How is running on an open road a controlled environment? You can't control who is coming around the corner.

Take it to the track. Yes, incidents occur at tracks too, but at least everyone there is a willing participant and there is no chance of hitting trees or going off cliffs.


----------



## sr20racer (Jun 29, 2002)

If people want to "street race" they will no matter what the dangers.


----------



## Token Moron (Mar 28, 2003)

^yea....that one is VERY true. and when i go on my canyon adventures, i dont speed around them sharp corners cuz even i dont know whats coming.....but i do admit i do accelerate when im alone and i can see a good ways ahead of me and there is no danger. i dont canyon race...thats a bad choice of words, i just like driving a bit faster than usual around the canyons


----------



## morepower2 (Apr 19, 2002)

sr20racer said:


> If people want to "street race" they will no matter what the dangers.


I always wanted to ask you, what the hell is your avitar?

Mike


----------



## sr20racer (Jun 29, 2002)

morepower2 said:


> I always wanted to ask you, what the hell is your avitar?
> 
> Mike


LOL, my friend put it up there when Goldmember came out and I have never bothered to replace it with something else.


----------



## morepower2 (Apr 19, 2002)

sr20racer said:


> LOL, my friend put it up there when Goldmember came out and I have never bothered to replace it with something else.


I didn't see that movie, is it Mike Myers?

Mike


----------



## sr20racer (Jun 29, 2002)

Yeah, it is the 3rd Austin Powers movie, it is Mike Meyers.
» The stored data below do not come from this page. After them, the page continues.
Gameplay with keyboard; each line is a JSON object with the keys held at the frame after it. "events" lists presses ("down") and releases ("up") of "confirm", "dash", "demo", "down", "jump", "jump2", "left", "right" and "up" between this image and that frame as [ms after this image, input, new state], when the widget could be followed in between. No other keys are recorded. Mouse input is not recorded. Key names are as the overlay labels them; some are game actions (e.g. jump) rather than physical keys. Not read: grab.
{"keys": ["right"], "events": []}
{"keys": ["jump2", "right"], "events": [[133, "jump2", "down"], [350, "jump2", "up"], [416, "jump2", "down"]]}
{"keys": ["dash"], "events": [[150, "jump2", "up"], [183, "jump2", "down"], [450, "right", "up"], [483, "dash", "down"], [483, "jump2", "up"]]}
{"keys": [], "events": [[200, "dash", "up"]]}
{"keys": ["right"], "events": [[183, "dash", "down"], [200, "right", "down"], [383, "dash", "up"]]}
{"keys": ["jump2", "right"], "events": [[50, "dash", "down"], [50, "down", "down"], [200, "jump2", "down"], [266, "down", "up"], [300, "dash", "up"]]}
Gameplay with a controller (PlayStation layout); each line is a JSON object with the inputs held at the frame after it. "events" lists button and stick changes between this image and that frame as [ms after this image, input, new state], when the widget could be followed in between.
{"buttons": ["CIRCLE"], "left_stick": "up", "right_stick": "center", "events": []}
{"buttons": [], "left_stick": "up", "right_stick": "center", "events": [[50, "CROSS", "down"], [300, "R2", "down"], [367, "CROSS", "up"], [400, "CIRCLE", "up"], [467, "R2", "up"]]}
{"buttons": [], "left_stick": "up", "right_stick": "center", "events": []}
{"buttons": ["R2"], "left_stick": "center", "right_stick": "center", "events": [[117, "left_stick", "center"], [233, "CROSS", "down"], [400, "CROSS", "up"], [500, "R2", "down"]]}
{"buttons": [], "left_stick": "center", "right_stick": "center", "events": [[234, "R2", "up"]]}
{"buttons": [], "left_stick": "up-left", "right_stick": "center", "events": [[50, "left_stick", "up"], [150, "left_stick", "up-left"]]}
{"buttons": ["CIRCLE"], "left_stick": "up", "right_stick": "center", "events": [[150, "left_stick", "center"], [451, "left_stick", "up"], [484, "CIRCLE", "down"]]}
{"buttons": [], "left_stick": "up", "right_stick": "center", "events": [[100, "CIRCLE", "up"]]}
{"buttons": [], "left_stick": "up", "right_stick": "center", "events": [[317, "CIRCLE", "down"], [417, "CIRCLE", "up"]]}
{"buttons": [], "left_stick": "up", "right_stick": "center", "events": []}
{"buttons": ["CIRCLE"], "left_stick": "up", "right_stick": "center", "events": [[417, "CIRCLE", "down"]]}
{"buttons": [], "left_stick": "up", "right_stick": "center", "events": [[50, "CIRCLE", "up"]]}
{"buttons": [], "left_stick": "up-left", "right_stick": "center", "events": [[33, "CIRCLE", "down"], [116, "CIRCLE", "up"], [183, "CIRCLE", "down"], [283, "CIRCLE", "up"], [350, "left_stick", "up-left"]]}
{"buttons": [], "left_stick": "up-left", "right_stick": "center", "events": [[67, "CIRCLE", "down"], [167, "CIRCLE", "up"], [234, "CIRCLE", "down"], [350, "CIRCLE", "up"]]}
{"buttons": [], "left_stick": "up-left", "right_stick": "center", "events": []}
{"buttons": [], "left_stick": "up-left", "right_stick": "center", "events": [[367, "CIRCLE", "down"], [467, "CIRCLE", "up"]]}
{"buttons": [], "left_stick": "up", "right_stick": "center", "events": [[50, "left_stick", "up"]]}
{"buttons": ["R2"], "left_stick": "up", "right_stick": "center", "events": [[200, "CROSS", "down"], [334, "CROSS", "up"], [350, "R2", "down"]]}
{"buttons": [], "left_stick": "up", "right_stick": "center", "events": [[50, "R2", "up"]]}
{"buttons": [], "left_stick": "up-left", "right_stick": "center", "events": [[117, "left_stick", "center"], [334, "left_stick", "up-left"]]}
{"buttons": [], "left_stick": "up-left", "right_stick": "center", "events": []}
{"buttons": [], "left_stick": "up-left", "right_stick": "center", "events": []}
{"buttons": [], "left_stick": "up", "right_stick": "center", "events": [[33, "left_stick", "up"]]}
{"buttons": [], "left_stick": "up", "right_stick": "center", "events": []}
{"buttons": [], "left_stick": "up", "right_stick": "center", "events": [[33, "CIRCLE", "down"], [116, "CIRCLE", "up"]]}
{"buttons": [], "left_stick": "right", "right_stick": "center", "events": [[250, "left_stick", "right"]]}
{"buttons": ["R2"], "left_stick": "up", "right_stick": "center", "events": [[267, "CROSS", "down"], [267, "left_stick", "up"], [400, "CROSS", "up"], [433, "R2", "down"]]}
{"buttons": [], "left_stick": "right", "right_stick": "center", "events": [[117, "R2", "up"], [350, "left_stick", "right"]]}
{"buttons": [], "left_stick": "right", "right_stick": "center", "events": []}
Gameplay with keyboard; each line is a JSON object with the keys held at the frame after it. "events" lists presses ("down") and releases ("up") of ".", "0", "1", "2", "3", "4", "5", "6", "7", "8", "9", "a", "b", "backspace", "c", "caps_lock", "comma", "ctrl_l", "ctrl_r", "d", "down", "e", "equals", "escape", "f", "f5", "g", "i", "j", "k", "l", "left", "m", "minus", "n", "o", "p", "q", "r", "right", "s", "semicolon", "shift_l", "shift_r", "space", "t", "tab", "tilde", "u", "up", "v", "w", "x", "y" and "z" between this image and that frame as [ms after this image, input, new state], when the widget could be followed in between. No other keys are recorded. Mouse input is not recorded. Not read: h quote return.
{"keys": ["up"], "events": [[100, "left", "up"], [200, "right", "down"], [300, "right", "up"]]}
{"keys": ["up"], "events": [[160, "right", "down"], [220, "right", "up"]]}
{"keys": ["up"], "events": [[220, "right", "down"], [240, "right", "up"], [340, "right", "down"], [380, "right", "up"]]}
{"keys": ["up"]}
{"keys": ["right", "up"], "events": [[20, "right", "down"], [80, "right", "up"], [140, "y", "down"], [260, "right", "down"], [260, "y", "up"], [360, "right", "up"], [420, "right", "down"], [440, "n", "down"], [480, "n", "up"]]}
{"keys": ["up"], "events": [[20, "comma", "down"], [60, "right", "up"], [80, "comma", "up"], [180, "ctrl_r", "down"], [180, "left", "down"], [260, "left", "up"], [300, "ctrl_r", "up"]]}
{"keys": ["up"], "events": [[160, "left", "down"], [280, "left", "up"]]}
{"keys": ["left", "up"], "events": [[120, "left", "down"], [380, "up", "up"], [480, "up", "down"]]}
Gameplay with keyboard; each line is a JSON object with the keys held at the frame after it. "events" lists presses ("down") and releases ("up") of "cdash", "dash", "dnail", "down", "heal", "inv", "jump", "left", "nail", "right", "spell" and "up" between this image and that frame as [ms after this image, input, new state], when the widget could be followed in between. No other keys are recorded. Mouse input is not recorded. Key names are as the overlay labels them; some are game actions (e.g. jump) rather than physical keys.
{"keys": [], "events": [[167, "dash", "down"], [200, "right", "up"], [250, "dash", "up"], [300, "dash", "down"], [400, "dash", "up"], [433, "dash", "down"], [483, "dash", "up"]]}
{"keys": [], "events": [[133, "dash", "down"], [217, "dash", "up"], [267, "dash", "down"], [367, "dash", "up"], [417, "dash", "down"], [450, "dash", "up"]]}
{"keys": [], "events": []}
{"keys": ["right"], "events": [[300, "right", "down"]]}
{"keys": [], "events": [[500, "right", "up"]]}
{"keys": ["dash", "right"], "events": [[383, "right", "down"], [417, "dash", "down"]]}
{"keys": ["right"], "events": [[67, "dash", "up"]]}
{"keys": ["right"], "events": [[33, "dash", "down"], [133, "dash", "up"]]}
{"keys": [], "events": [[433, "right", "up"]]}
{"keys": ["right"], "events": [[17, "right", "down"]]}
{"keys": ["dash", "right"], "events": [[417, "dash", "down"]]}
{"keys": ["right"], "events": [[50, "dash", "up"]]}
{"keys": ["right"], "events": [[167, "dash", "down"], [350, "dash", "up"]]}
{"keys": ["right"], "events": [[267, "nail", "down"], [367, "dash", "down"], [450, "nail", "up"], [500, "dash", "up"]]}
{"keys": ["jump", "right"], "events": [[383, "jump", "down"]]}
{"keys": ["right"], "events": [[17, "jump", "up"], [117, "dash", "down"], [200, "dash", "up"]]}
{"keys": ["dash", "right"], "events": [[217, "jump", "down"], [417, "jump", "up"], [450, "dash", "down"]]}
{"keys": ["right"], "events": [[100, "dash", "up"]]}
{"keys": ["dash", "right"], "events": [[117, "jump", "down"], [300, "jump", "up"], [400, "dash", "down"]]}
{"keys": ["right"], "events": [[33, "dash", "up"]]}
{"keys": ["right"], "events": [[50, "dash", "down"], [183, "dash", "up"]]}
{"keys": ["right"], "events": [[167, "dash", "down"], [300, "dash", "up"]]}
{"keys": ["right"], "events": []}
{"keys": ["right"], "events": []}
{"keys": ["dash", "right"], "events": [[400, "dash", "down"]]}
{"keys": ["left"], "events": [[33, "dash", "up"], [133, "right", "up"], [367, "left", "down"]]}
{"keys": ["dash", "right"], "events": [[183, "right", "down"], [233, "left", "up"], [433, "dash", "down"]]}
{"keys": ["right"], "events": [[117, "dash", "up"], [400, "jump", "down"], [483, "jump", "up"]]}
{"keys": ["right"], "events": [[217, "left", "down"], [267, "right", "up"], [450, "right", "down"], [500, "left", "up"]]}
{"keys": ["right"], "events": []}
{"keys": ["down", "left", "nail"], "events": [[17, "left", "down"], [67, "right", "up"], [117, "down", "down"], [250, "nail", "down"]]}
If I wasn't such a computer retard I would re-size another image and replace it. :fluffy:


----------



## morepower2 (Apr 19, 2002)

sr20racer said:


> Yeah, it is the 3rd Austin Powers movie, it is Mike Meyers. If I wasn't such a computer retard I would re-size another image and replace it. :fluffy:


Its not that hard, I forgot how though, did around in the control panel. I am a coumputer reatard also.

Mike


----------



## atomicbomberman (Jul 6, 2002)

i donno about u guys, but i personally cannot commit myself to a blind crest at 100% if i don't know what's comming ahead and/or oncomming traffic, people who do that I think is just plain reckless. I like Autocross because it is a control environment, when u eliminate variable like cops and camary full of kids and kittens, you can drive a lot harder.

As for mountain driving, i'm sure all of us have done this from time to time, heck i've done my share of stuipd things in the past, but i was 16, i was stupid, and though i drive a fast car... Most people, like me, grow out of it in a few years tho.


----------



## Felonious Cat Stalker (May 1, 2002)

atomicbomberman said:


> i donno about u guys, but i personally cannot commit myself to a blind crest at 100% if i don't know what's comming ahead and/or oncomming traffic,


Hell, even in a noted rally, we don't commit 100% when we know there isn't a car coming full of kids & kittens and we know where the road goes. We leave a little bit in reserve (but not much).


----------



## spdracerUT (Jun 11, 2002)

I drive a bit faster than normal traffic on twisty roads but no where near the limit and never against another car. If some dumbass wants to try to race, I just let them go. I'm not going to be responsible for causing an accident. There's only been one time I've pushed my car past 95% and that was at Texas World Speedway. Even when I go to auto-xs and track events, I usually don't go past 95% just because I like my car and it's my daily driver.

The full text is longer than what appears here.